Molina studies the intersections of race, gender, culture, and citizenship. Her scholarship has been described as "an exciting contribution to the growing body of scholarship that knits the history of medicine and public health more tightly into the fabric of the American past..."[1] and as making an “important contribution to the literature on the histories of public health, race, labor, and urban planning by demonstrating the magnitude of public health officials‘ influence on city policy and planning and on the development of racial hierarchies”.[2] In 2007, Molina won the PCB-American Historical Association's Norris and Carol Hundley Award for her first book, Fit to be Citizens? Public Health and Race in Los Angeles, 1879–1939.[3]
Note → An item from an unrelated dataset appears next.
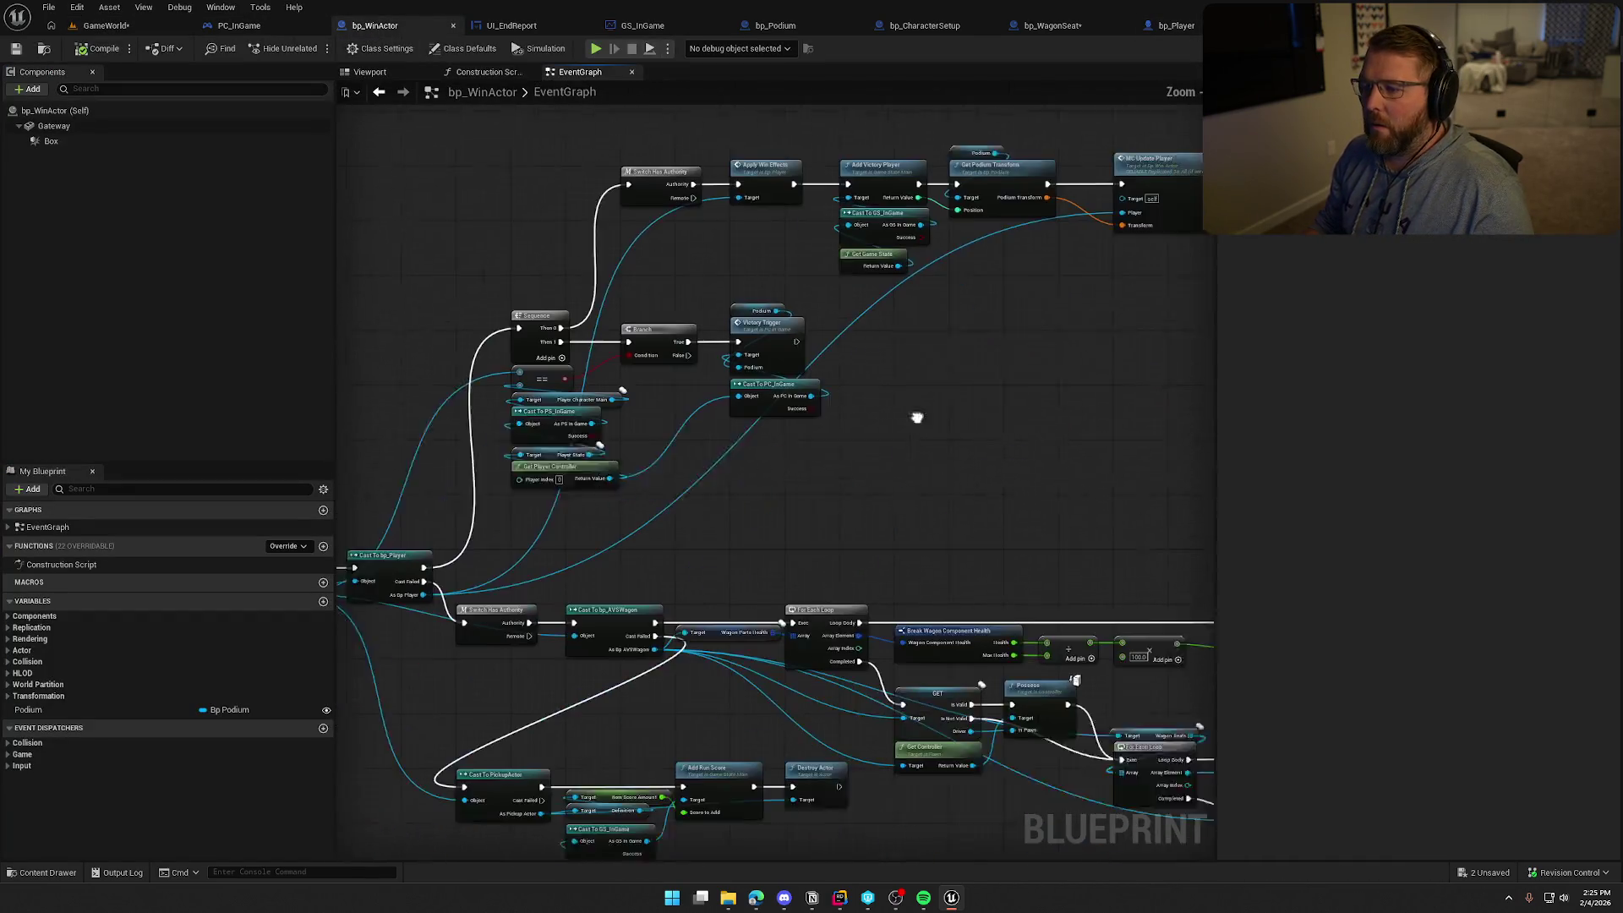
click(105, 26)
click(316, 49)
click(474, 338)
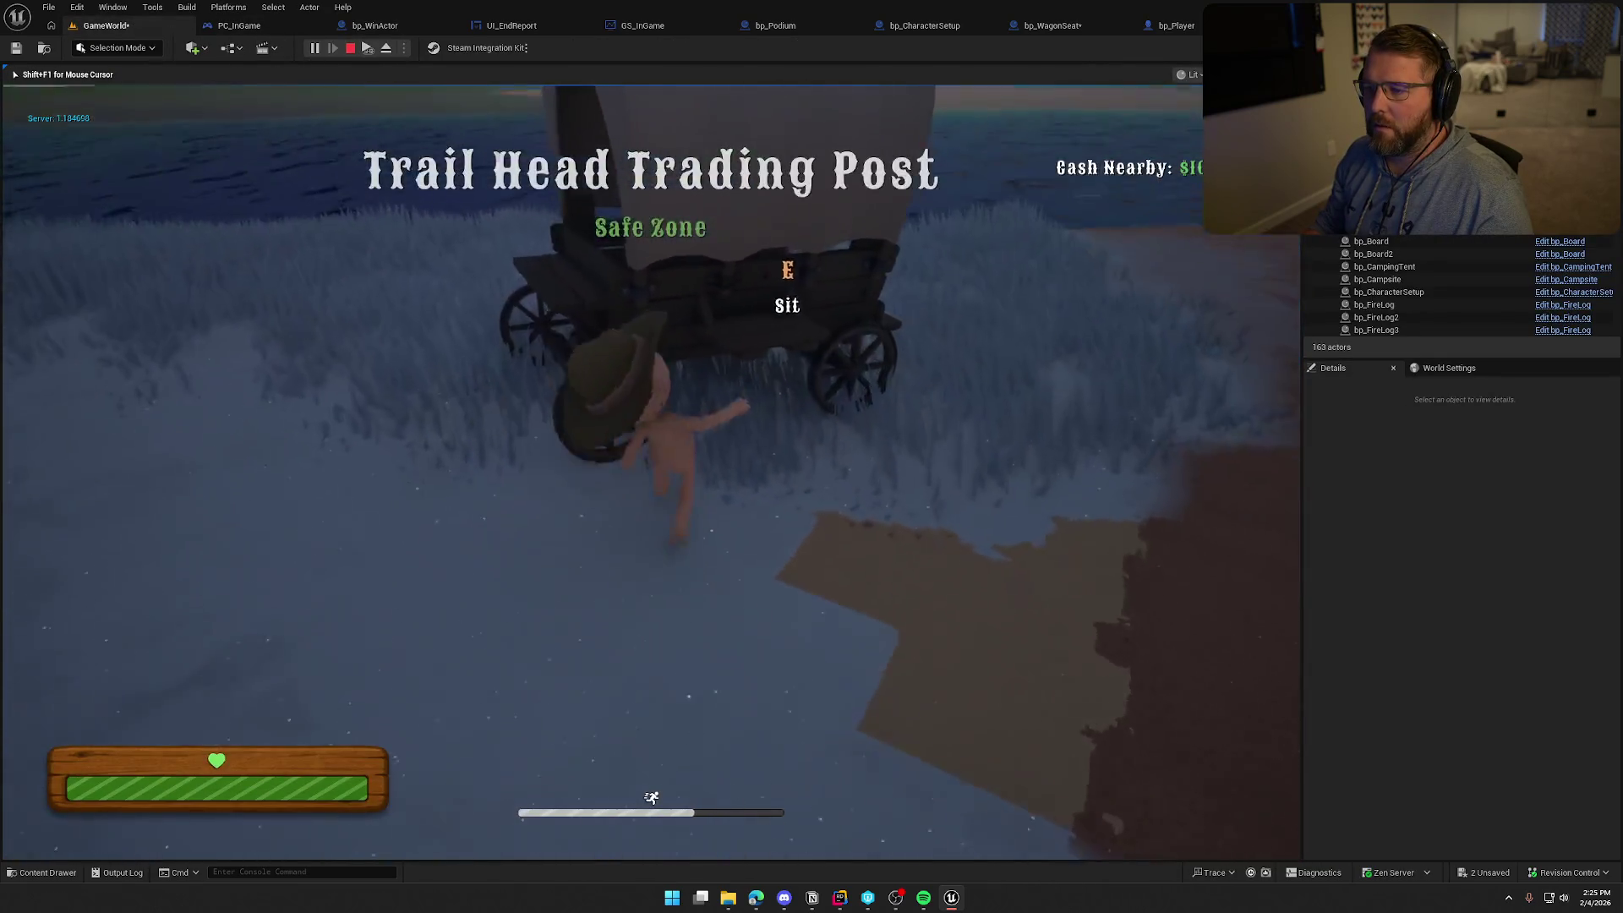
key(e)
How Race Is Made in America

Molina's 2013 book How Race Is Made in America: Immigration, Citizenship, and the Historical Power of Racial Scripts examines Mexican immigration to the United States. Focusing on the years between 1924-1965, Molina argues that during this time period an immigration regime emerged that would define racial categories in the U.S., such as Mexican American, that persist in current perceptions of race and ethnicity. How Race Is Made in America shows how racial scripts are easily adopted and adapted to apply to different racial groups. The book's argument connects the experiences of different racialized groups by showing how and when they intersect as racial categories are constituted in American society.

Recognition

In October 2020, Molina received a 2020 MacArthur Fellowship.[4] The citation noted her work connecting historical racial narratives about immigration to current policy debates.[5]

Awards

  • 2007: PCB-American Historical Association's Norris and Carol Hundley Award[6]
  • 2020: MacArthur Foundation "Genius Grant" Fellowship[7]

Selected works

  • Fit To Be Citizens? Public Health and Race in Los Angeles, 1879-1939. University of California Press, 2006
  • How Race Is Made in America: Immigration, Citizenship, and the Historical Power of Racial Scripts, University of California Press, 2013

References

  1. Kraut, Alan M; Review by (2007). "Fit to Be Citizens? Public Health and Race in Los Angeles, 1879-1939". The Journal of American History. 93 (4): 1284. doi:10.2307/25094705. JSTOR 25094705.
  2. Manganaro, Christine L.; Review by (2006). "Fit to Be Citizens? Public Health and Race in Los Angeles, 1879-1939". Journal of the History of Biology. 39 (4): 803. doi:10.1007/s10739-006-9115-3. S2CID 189842890.
  3. "American Historical Association". Retrieved May 10, 2014.
  4. Jacobs, Julia (October 6, 2020). "MacArthur Foundation Announces 21 'Genius' Grant Winners". The New York Times. Retrieved October 6, 2020.
  5. Vankin, Deborah (October 6, 2020). "USC's Natalia Molina wins MacArthur fellowship for work on immigrant stereotypes". Los Angeles Times. Retrieved October 6, 2020.
  6. "Pacific Coast Branch 2007 | AHA". www.historians.org. Retrieved Oct 7, 2020.
  7. "MacArthur Foundation awards Natalia Molina distinguished "genius grant" > News > USC Dornsife". dornsifelive.usc.edu. Retrieved Oct 7, 2020.